Although the embodiments of the present invention have been described in detail above, the present invention is not limited to the above-described embodiments, and various designs can be made without departing from the spirit of the present invention described in the claims. It can be changed. For example, the above-described embodiment has been described in detail for easy understanding of the present invention, and is not necessarily limited to one having all the configurations described. A part of the configuration of a certain example can be replaced with the configuration of another example, and the configuration of another example can be added to the configuration of a certain embodiment. Furthermore, it is possible to add, delete, and replace other configurations for a part of the configuration of each embodiment.

DESCRIPTION OF SYMBOLS 1 ...... Housing 2 ... 1st storage battery 2a ... Battery cell management device 3 ... Storage battery group 4 ... Battery management device 5 ... 2nd storage battery 6 ... ... Voltage adjustment circuit 7 ... Switch 8 ... Rectifier diode

Claims

A first storage battery group in which a plurality of storage batteries are connected in series and / or in parallel;
A second storage battery connected to the high potential side of the storage battery group via a switch;
In the battery system in which the battery management device that manages the battery state of the storage battery group is integrated with the housing,
The battery management device is powered by the second storage battery,
The battery system is characterized in that the second storage battery is supplementarily charged by closing the switch.

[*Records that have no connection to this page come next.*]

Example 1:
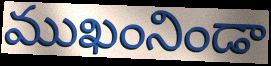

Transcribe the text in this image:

ముఖంనిండా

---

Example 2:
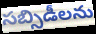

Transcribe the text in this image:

సబ్సిడీలను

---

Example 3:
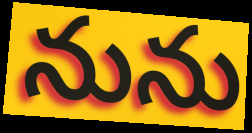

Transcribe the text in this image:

నును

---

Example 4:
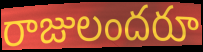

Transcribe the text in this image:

రాజులందరూ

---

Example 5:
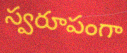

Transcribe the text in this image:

స్వరూపంగా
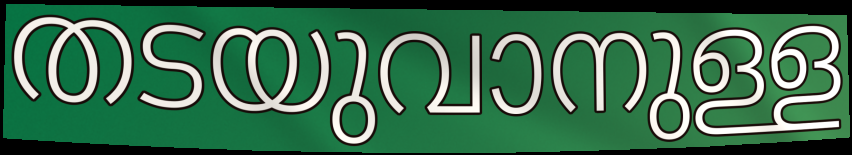
തടയുവാനുള്ള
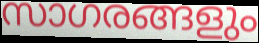
സാഗരങ്ങളും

The battery system according to claim 1,
The battery system is characterized in that the switch is controlled to be opened and closed by the battery management device.
The battery system according to claim 2,
The storage battery group has a battery cell management device corresponding to the first storage battery,
The battery cell management device includes an antenna that performs wireless communication.

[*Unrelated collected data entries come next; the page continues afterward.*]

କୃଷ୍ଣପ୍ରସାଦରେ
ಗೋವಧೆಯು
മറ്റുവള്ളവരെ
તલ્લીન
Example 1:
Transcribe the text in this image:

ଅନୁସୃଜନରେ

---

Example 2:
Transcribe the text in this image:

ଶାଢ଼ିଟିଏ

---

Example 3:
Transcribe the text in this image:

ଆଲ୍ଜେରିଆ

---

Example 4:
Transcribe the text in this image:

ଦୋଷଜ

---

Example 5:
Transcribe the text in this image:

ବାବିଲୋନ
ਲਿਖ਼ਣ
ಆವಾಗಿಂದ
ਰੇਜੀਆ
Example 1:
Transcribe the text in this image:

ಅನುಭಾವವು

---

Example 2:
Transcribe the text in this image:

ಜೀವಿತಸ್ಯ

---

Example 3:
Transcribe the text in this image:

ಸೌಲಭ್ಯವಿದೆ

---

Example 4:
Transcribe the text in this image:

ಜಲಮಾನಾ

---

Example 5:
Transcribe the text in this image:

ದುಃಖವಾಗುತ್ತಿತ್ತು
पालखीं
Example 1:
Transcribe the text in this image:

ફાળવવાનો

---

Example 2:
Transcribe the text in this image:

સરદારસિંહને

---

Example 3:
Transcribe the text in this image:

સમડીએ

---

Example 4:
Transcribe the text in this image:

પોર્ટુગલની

The battery system according to claim 3,
A battery system comprising a diode connected to the second storage battery and a voltage adjustment circuit between the switch and the second storage battery.
The battery system according to claim 4,
The battery system, wherein the switch, the diode, and the voltage adjustment circuit are integrated with the casing and disposed outside the casing.
The battery system according to any one of claims 2 to 5,
The battery management apparatus includes an antenna that performs wireless communication.
The battery system according to claim 6,
A battery system, wherein a reference potential of the storage battery group and a reference potential of the second storage battery are different.
Having a first storage battery,
A second storage battery connected to the high potential side of the first storage battery via a switch;
In the battery system in which the battery management device that manages the battery state of the first storage battery is integrated with the housing,
The battery management device is powered by the second storage battery,
The battery system is characterized in that the second storage battery is supplementarily charged by closing the switch.
The battery system according to claim 8, wherein
The battery system, wherein a reference potential of the first storage battery and a reference potential of the second storage battery are common.